* WORK INSTRUCTIONS: If a line in the records below contains "Κασσιανή", copy that line.

* SOURCE DATA:
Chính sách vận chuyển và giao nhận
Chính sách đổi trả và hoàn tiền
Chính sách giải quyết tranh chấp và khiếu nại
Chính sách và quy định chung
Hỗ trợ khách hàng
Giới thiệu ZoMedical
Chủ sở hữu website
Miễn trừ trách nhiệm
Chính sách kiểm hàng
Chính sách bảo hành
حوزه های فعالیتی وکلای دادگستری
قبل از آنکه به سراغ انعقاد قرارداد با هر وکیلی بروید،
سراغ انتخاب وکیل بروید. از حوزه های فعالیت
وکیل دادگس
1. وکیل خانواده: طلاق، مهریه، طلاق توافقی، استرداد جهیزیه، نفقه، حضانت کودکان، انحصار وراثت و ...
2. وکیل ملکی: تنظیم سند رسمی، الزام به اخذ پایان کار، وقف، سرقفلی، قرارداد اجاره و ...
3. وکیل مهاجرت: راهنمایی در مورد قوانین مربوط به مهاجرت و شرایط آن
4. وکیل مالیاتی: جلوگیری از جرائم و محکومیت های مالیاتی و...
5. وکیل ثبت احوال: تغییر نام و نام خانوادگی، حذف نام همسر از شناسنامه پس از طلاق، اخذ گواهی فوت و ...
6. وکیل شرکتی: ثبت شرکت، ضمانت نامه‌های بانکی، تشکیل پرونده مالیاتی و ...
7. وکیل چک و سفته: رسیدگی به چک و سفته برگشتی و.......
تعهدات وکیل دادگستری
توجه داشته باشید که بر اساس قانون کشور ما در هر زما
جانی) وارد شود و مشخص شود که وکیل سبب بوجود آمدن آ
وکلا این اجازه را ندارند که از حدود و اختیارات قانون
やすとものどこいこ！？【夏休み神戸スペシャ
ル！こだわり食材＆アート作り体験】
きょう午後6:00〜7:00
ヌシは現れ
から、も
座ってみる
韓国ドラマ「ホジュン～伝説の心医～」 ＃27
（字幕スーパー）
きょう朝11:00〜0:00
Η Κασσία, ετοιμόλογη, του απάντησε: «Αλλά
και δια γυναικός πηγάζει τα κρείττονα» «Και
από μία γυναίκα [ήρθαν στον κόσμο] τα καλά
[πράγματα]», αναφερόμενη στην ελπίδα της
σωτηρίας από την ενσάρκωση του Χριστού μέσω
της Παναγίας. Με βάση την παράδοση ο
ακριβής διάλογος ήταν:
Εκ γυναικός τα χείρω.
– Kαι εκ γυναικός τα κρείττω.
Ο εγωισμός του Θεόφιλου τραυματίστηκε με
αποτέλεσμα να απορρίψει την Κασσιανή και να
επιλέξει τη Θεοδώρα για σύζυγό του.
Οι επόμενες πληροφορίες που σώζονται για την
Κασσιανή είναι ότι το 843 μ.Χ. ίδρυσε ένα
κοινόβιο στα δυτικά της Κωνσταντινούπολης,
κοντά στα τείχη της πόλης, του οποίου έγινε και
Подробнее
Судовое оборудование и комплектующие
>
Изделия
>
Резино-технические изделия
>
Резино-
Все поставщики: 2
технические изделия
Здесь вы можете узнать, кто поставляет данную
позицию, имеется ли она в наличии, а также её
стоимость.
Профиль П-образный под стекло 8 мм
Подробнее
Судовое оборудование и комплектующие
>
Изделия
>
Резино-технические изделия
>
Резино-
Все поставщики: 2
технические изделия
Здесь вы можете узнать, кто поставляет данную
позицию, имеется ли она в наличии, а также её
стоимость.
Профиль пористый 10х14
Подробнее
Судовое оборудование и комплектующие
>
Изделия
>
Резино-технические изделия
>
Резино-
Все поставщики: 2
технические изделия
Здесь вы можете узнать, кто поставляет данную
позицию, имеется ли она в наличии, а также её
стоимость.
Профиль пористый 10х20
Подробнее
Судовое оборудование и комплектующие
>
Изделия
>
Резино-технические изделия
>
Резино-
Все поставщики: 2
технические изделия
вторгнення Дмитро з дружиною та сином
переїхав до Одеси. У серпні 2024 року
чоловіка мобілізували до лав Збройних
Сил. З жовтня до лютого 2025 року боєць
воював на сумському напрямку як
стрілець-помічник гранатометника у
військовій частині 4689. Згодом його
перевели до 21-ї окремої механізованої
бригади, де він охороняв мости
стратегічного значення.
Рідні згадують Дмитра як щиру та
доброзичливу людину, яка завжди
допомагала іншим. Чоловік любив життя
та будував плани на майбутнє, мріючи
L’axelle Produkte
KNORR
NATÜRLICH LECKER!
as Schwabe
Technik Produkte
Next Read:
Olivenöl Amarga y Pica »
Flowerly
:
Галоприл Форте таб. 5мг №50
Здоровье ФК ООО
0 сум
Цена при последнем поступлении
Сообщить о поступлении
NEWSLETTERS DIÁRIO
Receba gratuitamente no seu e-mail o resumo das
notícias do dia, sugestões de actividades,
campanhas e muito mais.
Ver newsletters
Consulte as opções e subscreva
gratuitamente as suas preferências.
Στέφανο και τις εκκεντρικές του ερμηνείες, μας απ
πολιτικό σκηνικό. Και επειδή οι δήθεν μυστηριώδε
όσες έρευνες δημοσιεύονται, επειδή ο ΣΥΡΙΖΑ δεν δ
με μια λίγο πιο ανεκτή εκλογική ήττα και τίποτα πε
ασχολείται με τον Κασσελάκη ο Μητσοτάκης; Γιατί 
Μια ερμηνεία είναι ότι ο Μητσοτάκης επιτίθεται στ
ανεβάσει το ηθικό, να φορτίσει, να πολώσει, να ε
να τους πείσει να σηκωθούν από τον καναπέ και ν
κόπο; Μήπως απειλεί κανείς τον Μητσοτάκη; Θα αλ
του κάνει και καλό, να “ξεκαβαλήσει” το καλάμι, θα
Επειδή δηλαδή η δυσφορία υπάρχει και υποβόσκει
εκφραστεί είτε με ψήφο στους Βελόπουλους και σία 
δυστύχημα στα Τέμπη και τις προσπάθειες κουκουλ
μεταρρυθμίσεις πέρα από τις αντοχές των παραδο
==
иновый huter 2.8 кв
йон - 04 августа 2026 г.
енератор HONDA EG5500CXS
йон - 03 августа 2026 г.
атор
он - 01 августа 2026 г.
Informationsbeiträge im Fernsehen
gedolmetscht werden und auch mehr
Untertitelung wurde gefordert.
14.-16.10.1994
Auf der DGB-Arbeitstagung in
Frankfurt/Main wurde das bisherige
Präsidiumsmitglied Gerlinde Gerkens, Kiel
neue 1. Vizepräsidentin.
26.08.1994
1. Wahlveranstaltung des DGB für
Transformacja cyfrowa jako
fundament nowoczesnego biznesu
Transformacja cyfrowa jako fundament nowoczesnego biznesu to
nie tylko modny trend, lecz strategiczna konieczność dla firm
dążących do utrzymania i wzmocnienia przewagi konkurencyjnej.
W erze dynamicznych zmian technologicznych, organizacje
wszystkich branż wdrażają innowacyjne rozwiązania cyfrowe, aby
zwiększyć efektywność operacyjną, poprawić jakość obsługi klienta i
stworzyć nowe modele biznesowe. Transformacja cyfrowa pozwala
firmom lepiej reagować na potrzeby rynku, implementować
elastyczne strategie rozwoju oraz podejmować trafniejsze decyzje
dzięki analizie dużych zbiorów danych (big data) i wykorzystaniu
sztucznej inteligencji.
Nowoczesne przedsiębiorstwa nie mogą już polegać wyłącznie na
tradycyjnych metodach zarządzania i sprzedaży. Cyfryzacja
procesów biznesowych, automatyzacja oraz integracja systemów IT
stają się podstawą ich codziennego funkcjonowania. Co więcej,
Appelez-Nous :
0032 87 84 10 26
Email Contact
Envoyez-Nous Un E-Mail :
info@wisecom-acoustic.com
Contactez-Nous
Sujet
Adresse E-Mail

* SOLUTION:
αποτέλεσμα να απορρίψει την Κασσιανή και να
Κασσιανή είναι ότι το 843 μ.Χ. ίδρυσε ένα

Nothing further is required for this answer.